- [EXERCISE REQUIREMENTS]: Carry over every entry exactly as written, though not the pictures it contains.

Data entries
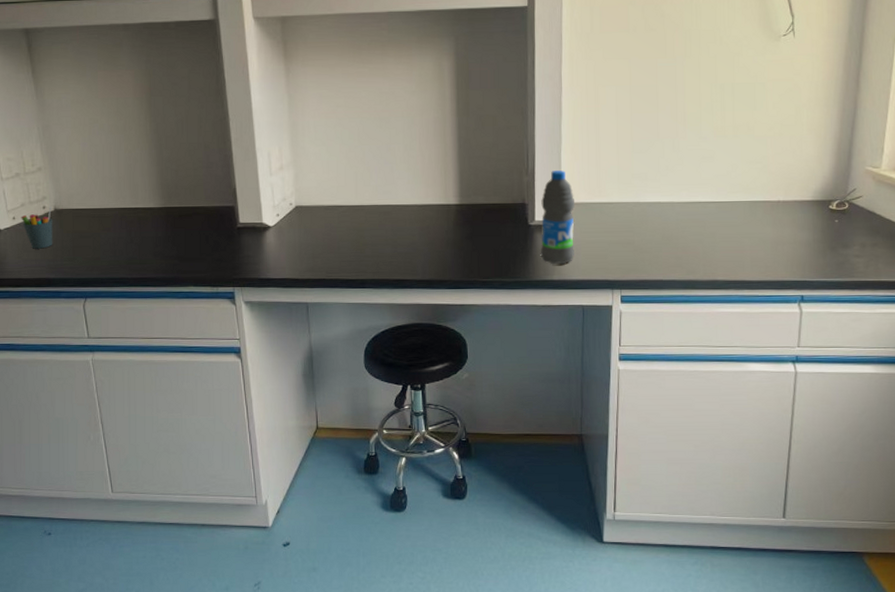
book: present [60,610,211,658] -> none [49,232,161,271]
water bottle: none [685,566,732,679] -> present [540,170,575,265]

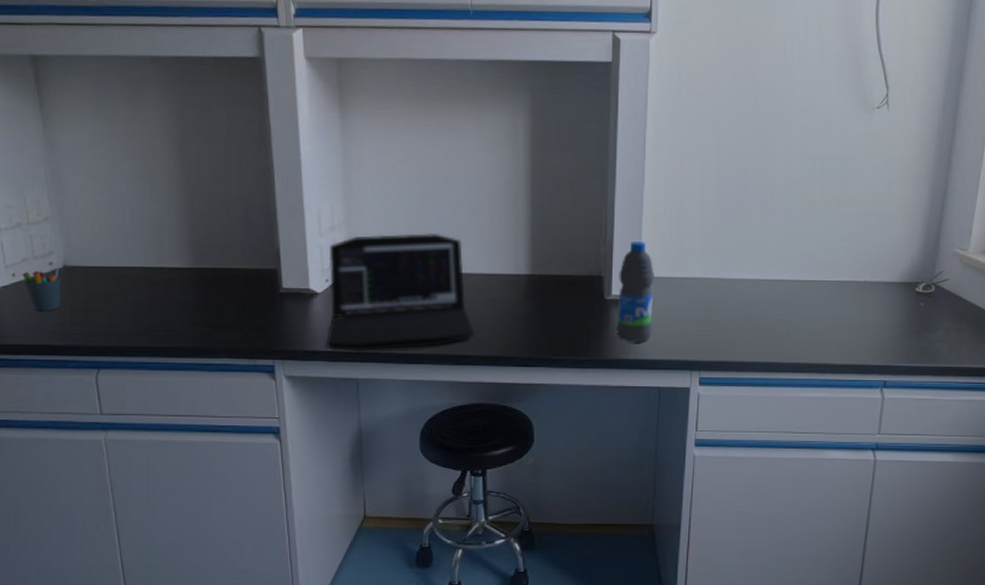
laptop: none [278,169,410,279] -> present [325,232,474,352]

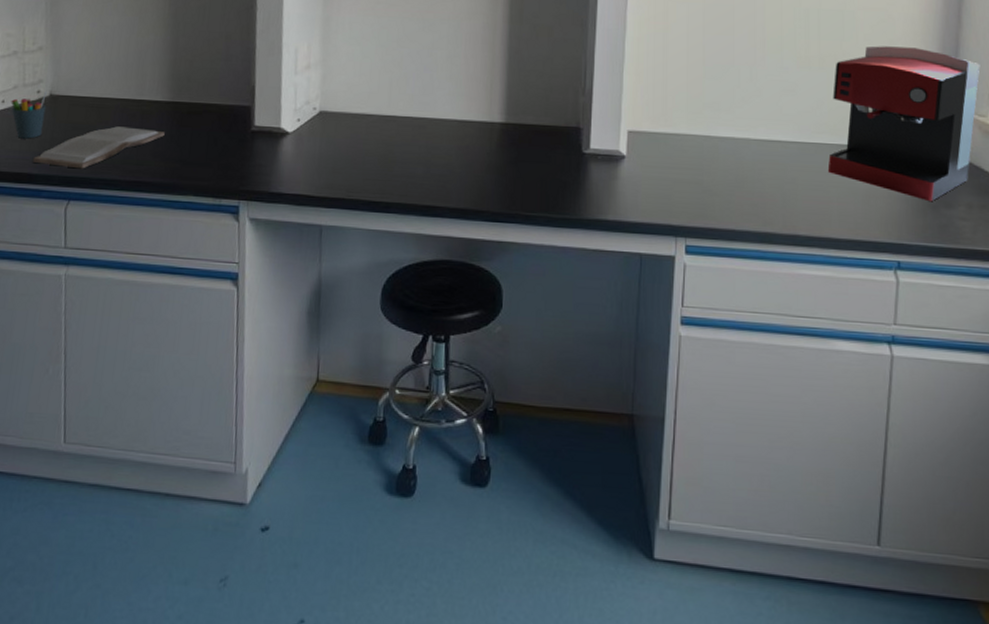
book: none [55,295,191,338] -> present [33,126,165,169]
laptop: present [325,232,474,352] -> none [292,75,444,197]
water bottle: present [616,242,655,343] -> none [594,92,637,203]
coffee maker: none [827,189,965,328] -> present [827,46,980,202]

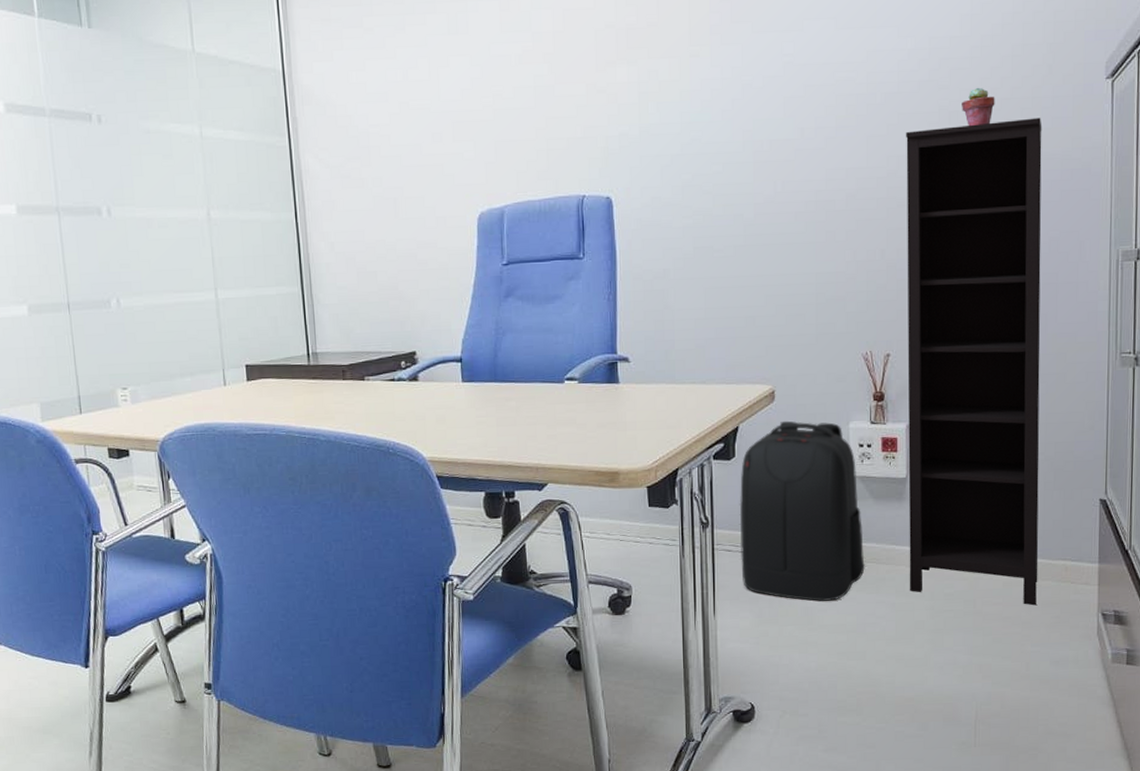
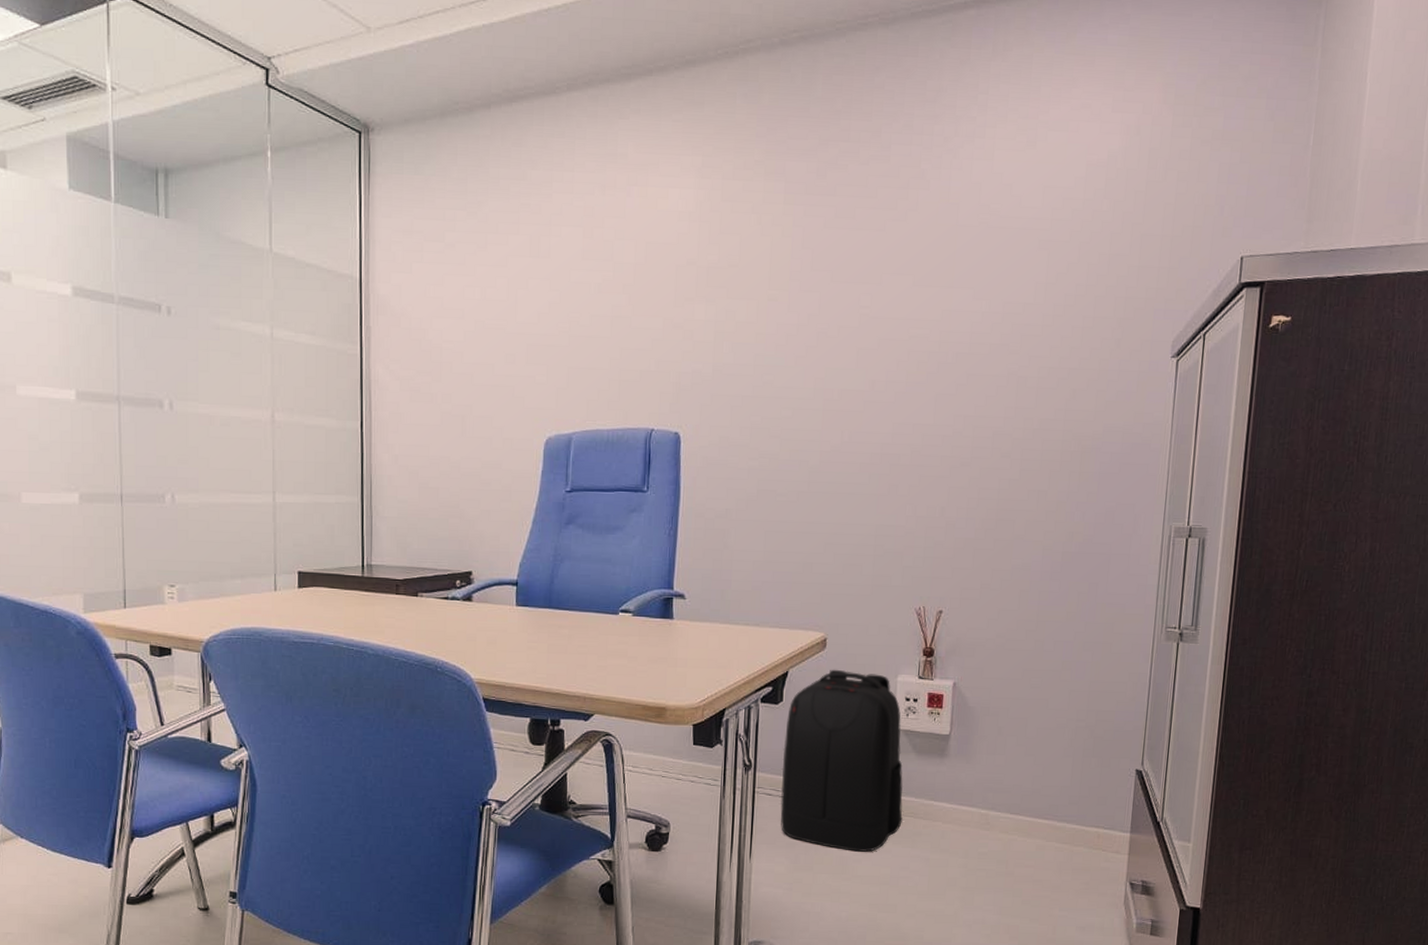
bookcase: present [906,117,1042,606] -> none [945,389,1107,871]
potted succulent: present [962,87,995,126] -> none [1030,355,1063,393]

- [RESULT FOR THIS EXERCISE]:
book: present [60,610,211,658] -> none [49,232,161,271]
water bottle: none [685,566,732,679] -> present [540,170,575,265]

laptop: none [278,169,410,279] -> present [325,232,474,352]

book: none [55,295,191,338] -> present [33,126,165,169]
laptop: present [325,232,474,352] -> none [292,75,444,197]
water bottle: present [616,242,655,343] -> none [594,92,637,203]
coffee maker: none [827,189,965,328] -> present [827,46,980,202]

bookcase: present [906,117,1042,606] -> none [945,389,1107,871]
potted succulent: present [962,87,995,126] -> none [1030,355,1063,393]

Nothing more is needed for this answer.